Juncker: baci ed euro sonanti
per il nuovo Sessantotto del “manifesto”
Bel campionario di miliardari,
già carnefici dell’ambiente e ora tutti climatologi. Poteva mancare
l’imperatore dell’austerity europea e principe del paradiso fiscale
lussemburghese? Baciata galantemente la mano alla signorina Thunberg a
febbraio, l’ancora capo della Commissione Europea, Juncker, promise
solennemente che ogni quarto euro dell’eurobilancio sarebbe stato d’ora in poi dedicato
al cambiamento climatico. Chi ne sarebbe stato il ricevente e gestore?

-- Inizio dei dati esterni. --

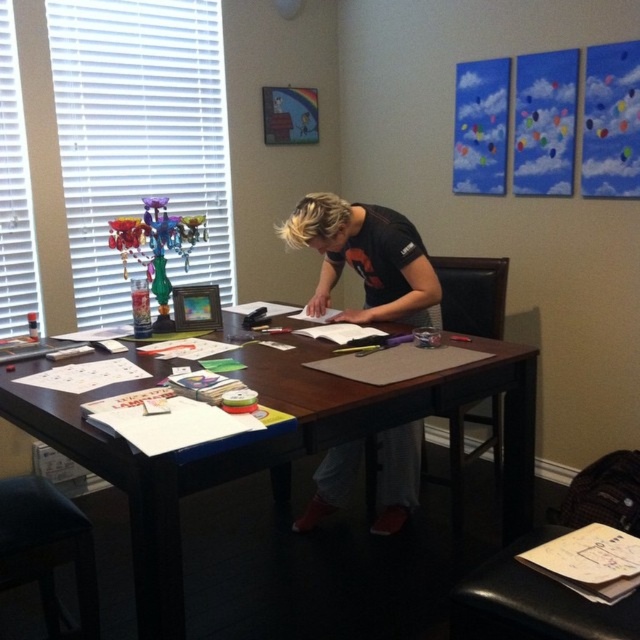
You are organizing a small event and need to place a 1.2 meter long banner on the desk. The banner must be placed between the black fabric shirt at center and the black leather stool at lower left. Considering their sizes, will the banner fit between them?

The black fabric shirt at center is bigger than the black leather stool at lower left, but the banner requires 1.2 meters of space. Since the description only provides size comparison between the two objects and not their actual distance, it is impossible to determine if the banner will fit between them.

You are standing in the workspace and want to reach both the point at (394, 388) and the point at (26, 518). Which point is closer to you?

Point (26, 518) is closer to you than point (394, 388) because the latter is further away from the camera.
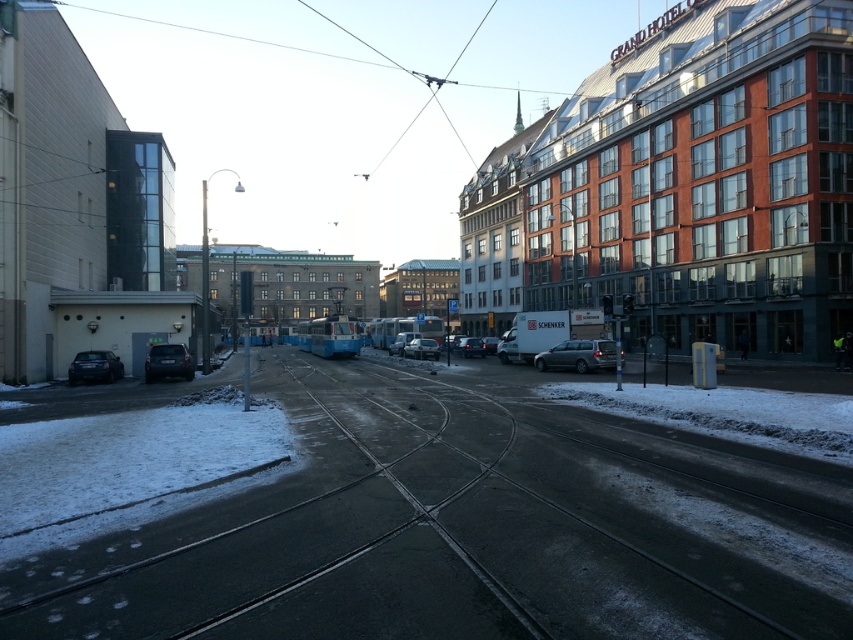
You are a delivery driver who needs to park your delivery van between the silver metallic car at center and the satin black car at lower left. Considering their sizes, which car should you position your van closer to to ensure enough space?

The silver metallic car at center is larger in size than the satin black car at lower left, so positioning the van closer to the satin black car at lower left would leave more space for maneuvering.

You are standing at the tram tracks and looking towards the modern building with large windows. There are two points marked on the ground in front of you. The first point is at coordinate (567, 344) and the second is at (430, 356). Which point is closer to you?

Point (567, 344) is closer to you because it is in front of point (430, 356).

You are driving a car and need to park in this urban area. There is a satin black car at lower left and a satin silver sedan at center. Which vehicle is closer to the curb on the left side of the road?

The satin black car at lower left is closer to the curb on the left side of the road because it is positioned to the left of the satin silver sedan at center.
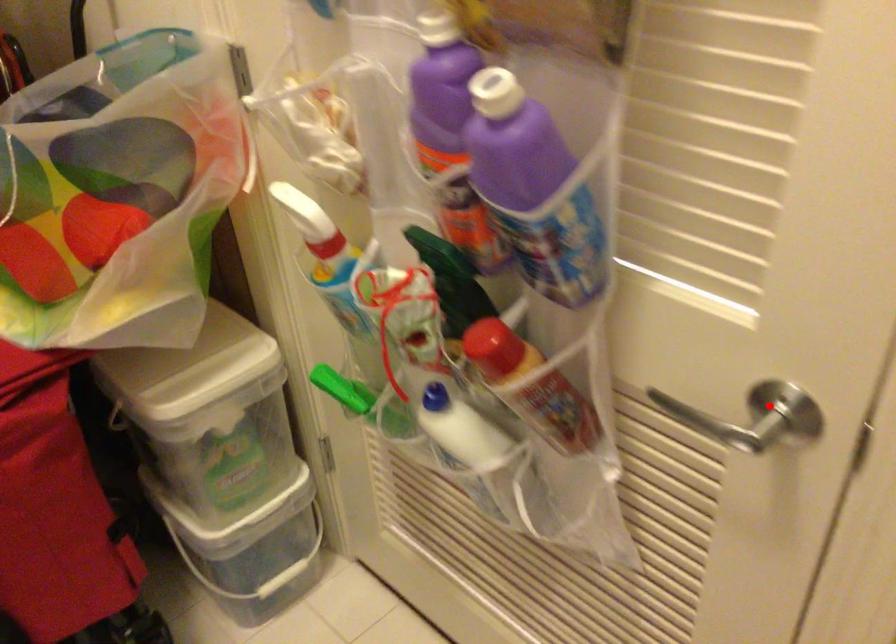
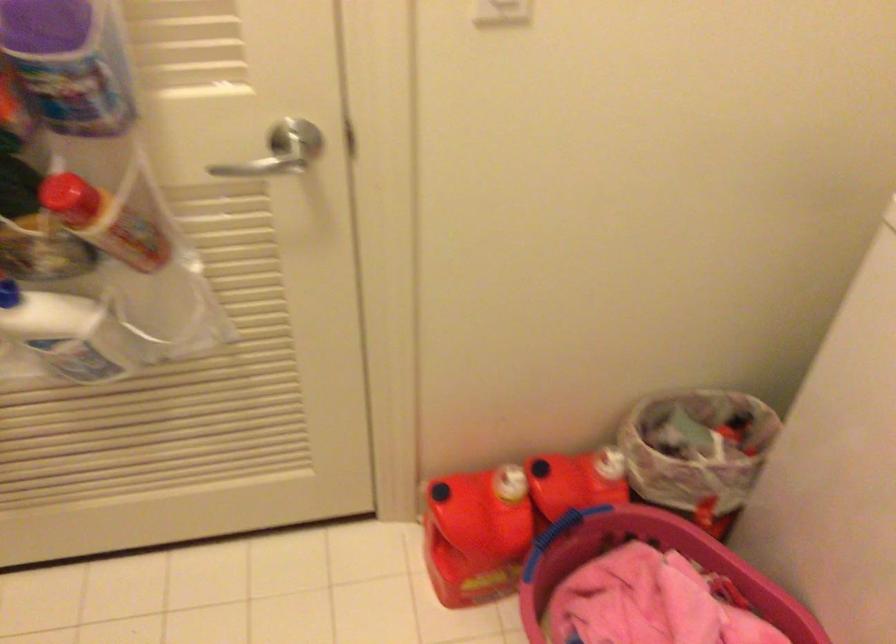
Question: I am providing you with two images of the same scene from different viewpoints. Given a red point in image1, look at the same physical point in image2. Is it:

Choices:
 (A) Closer to the viewpoint
 (B) Farther from the viewpoint

Answer: (B)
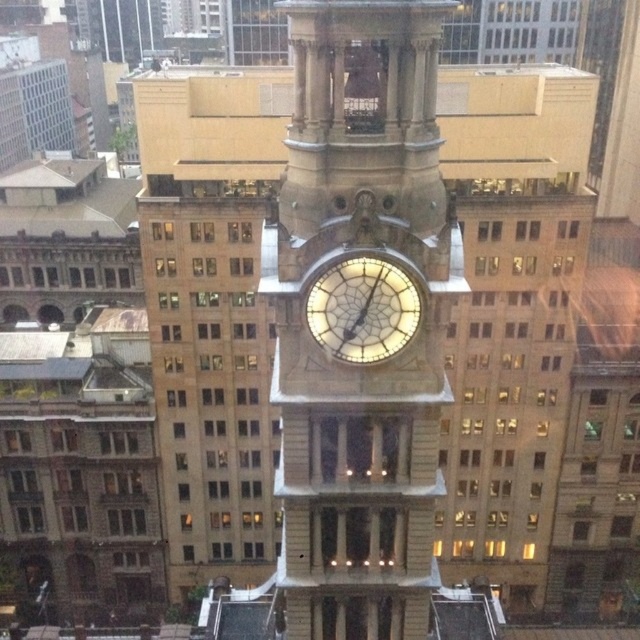
Based on the photo, you are a tourist standing in the square and want to take a photo of both the golden stone clock tower at center and the illuminated glass clock at center. Which clock should you focus on first if you want to capture both in the same frame?

The golden stone clock tower at center is located below the illuminated glass clock at center, so you should focus on the illuminated glass clock at center first to ensure both are in the frame.

You are standing in the urban area and want to locate the golden stone clock tower at center. According to the coordinates provided, where exactly is it positioned?

The golden stone clock tower at center is located at point (360, 317), which means it is positioned near the center of the image.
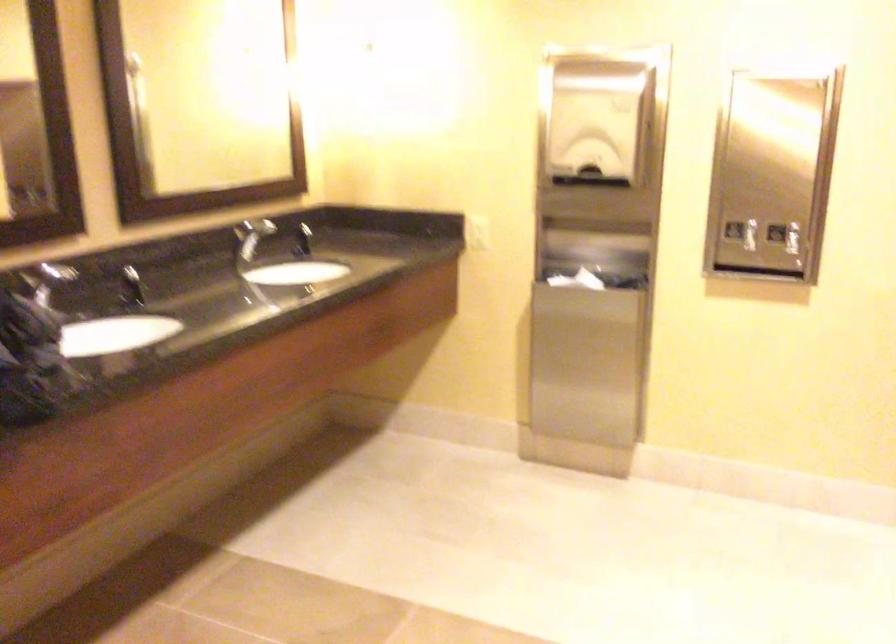
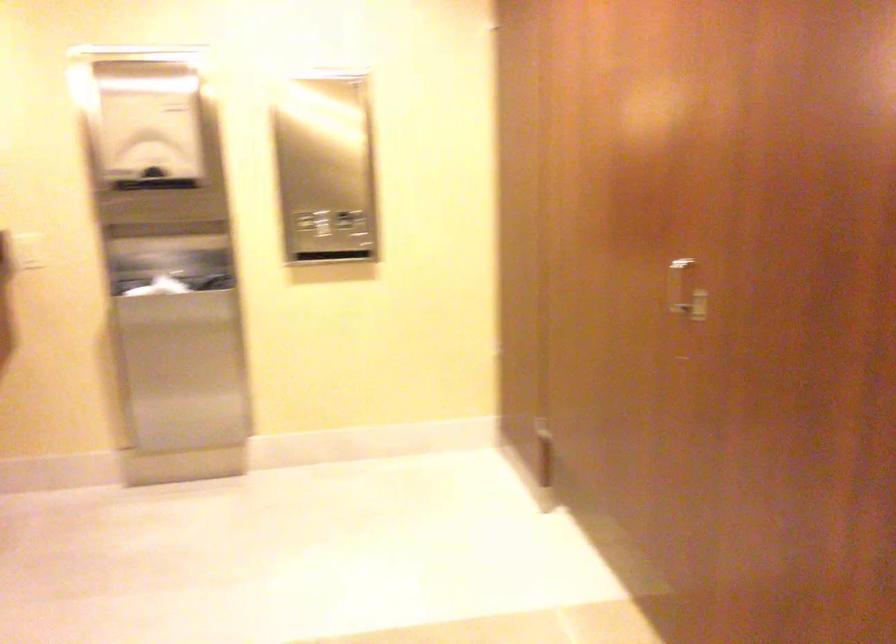
The point at (742,238) is marked in the first image. Where is the corresponding point in the second image?

(317, 229)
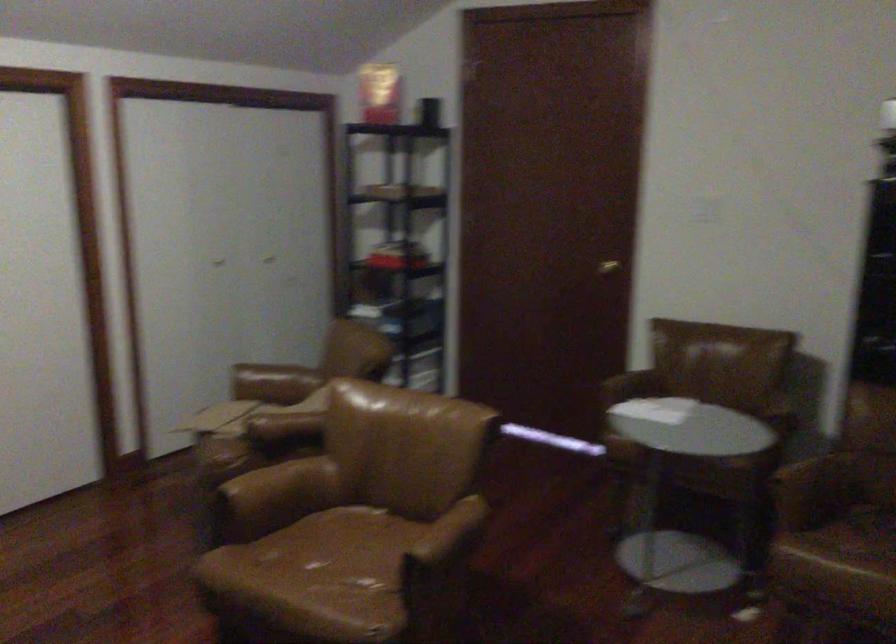
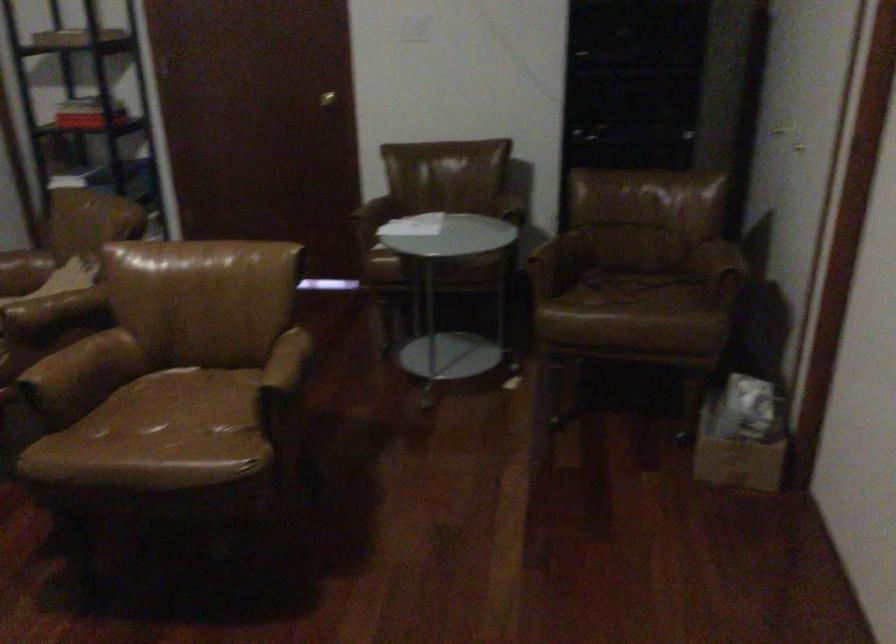
In the second image, find the point that corresponds to point (618, 265) in the first image.

(326, 99)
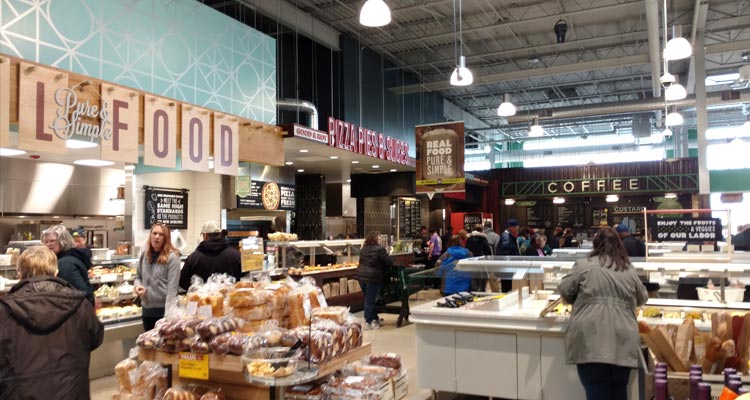
This screenshot has height=400, width=750. I want to click on square table with backed goods on display, left of center, bottom, so click(213, 293), click(244, 303), click(272, 307), click(290, 304), click(319, 300), click(344, 333), click(312, 350), click(274, 346), click(162, 330), click(66, 397).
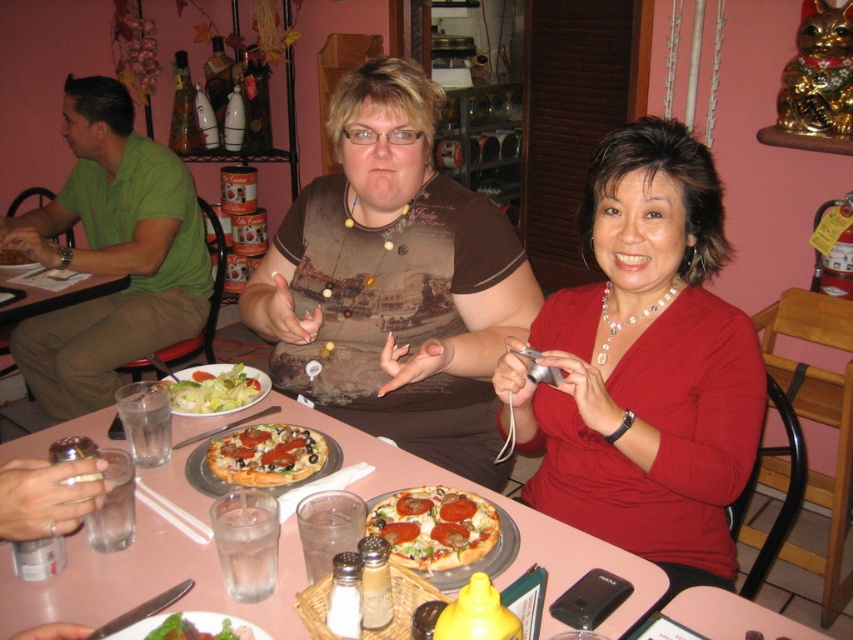
Is pepperoni-topped pizza at center to the right of green leafy salad at center from the viewer's perspective?

Yes, pepperoni-topped pizza at center is to the right of green leafy salad at center.

Can you confirm if pepperoni-topped pizza at center is bigger than green leafy salad at center?

No.

Who is more distant from viewer, (x=451, y=518) or (x=267, y=387)?

Point (x=267, y=387)

Find the location of a particular element. This screenshot has height=640, width=853. pepperoni-topped pizza at center is located at coordinates (434, 525).

Can you confirm if green cotton shirt at left is taller than green leafy salad at lower left?

Indeed, green cotton shirt at left has a greater height compared to green leafy salad at lower left.

Find the location of `green cotton shirt at left`. green cotton shirt at left is located at coordinates (109, 253).

You are a GUI agent. You are given a task and a screenshot of the screen. Output one action in this format:
    pyautogui.click(x=<x>, y=<y>)
    Task: Click on the green cotton shirt at left
    This screenshot has height=640, width=853.
    Given the screenshot: What is the action you would take?
    109,253

The image size is (853, 640). I want to click on pink plastic table at center, so click(146, 580).

Does pink plastic table at center have a greater height compared to golden crispy pizza at center?

Indeed, pink plastic table at center has a greater height compared to golden crispy pizza at center.

Locate an element on the screen. This screenshot has width=853, height=640. pink plastic table at center is located at coordinates (146, 580).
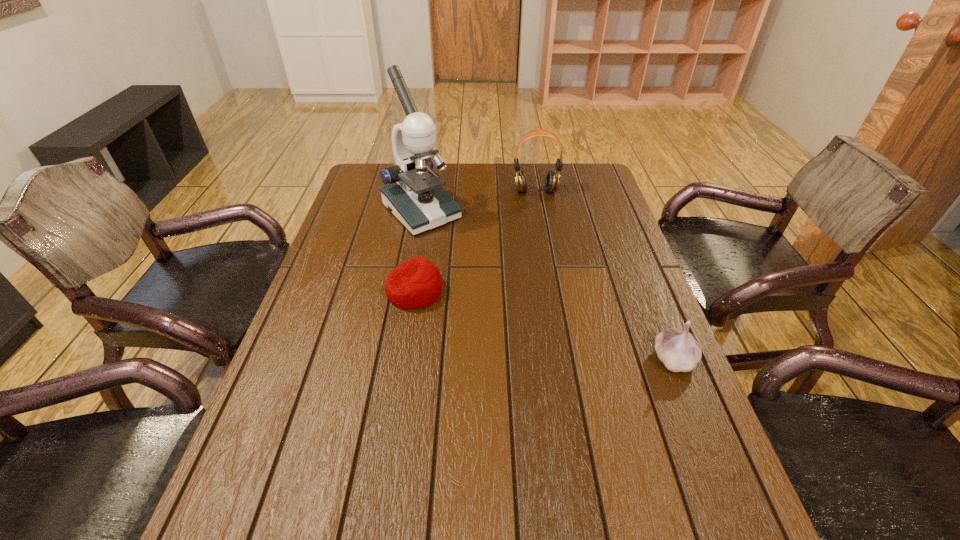
Find the location of `vacant space on the desktop that is between the second nearest object and the nearest object and is positioned at the eyepiece of the tallest object`. vacant space on the desktop that is between the second nearest object and the nearest object and is positioned at the eyepiece of the tallest object is located at coordinates (537, 323).

The height and width of the screenshot is (540, 960). I want to click on free space on the desktop that is between the shortest object and the third tallest object and is positioned on the ear cups of the headset, so click(560, 329).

Ma
ovviamente il nuovo ente “Breakthrough
Energy-Europe”. E chi fa parte del nuovo ente? Ma ovviamente tanti bravi
filantropi già con l’acquolina in bocca per le tante opportunità che l’esercito
della piccola pifferaia gli rimedierà in termini di rilancio capitalistico:
Aerolinea Virgin, Bill Gates, Alibaba (l’equivalente cinese di Amazon),
Zuckerberg (Facebook), il principe saudita Al Walid bin Talal, David Rubenstein
(Carlyle Group), Softbank di Tokio, il gigante dei fondi di investimento a
rischio, Julian Robertson, l’immancabile George Soros con il suo Soros Fund
Management, per citare solo alcuni del Gotha dell’ambientalismo mondiale.
Il
cerchio si chiude. Magari si chiude su
alcuni milioni di ragazzi che, grazie alla loro perspicacia politica, ora
devono essere abilitati a contribuire al governo del mondo votando fin dai 16
anni, quelli di Greta. Come propone il noto ambientalista Enrico Letta e come
corrobora, superando con ben sette paginoni di impazzimento redazionale gli
orgasmi mediatici di tutte le altre voci del neoliberismo di guerra e di
governo, il “manifesto”. Impazzimento addirittura commovente quando,
nell’editoriale d’apertura, la direttrice Rangeri traveste l’operazione Al Gore-Greta
Thunberg da “Nuovo Sessantotto”. Il che
ci dà l’idea di cose intendesse per Sessantotto il “manifesto”. Avendo
cavalcato a briglia sciolte tre dei cavalli dell’Apocalisse, migranti, femminismo
- LGBTQI, guerra dei diritti umani ai nemici degli Usa , il “manifesto” ora
vola, criniera al vento, sul quarto: il clima.
P.S.
Ideuzza che Greta, di ritorno a casa sul panfilo di Montecarlo, sicuramente
farà sua: taglia le spese del Pentagono, converti le industrie militari alla
bonifica ambientale decuplicando i posti di lavoro e riduci danni ambiente-
vita- e clima-alteranti a vantaggio di alcune centinaia di milioni di ragazzi
che non si sono visti nei cortei di Friday
for Future dacchè, da sotto le macerie e le cataste di cadaveri delle sette
guerre di Obama-Trump, il futuro proprio non riescono a vederlo.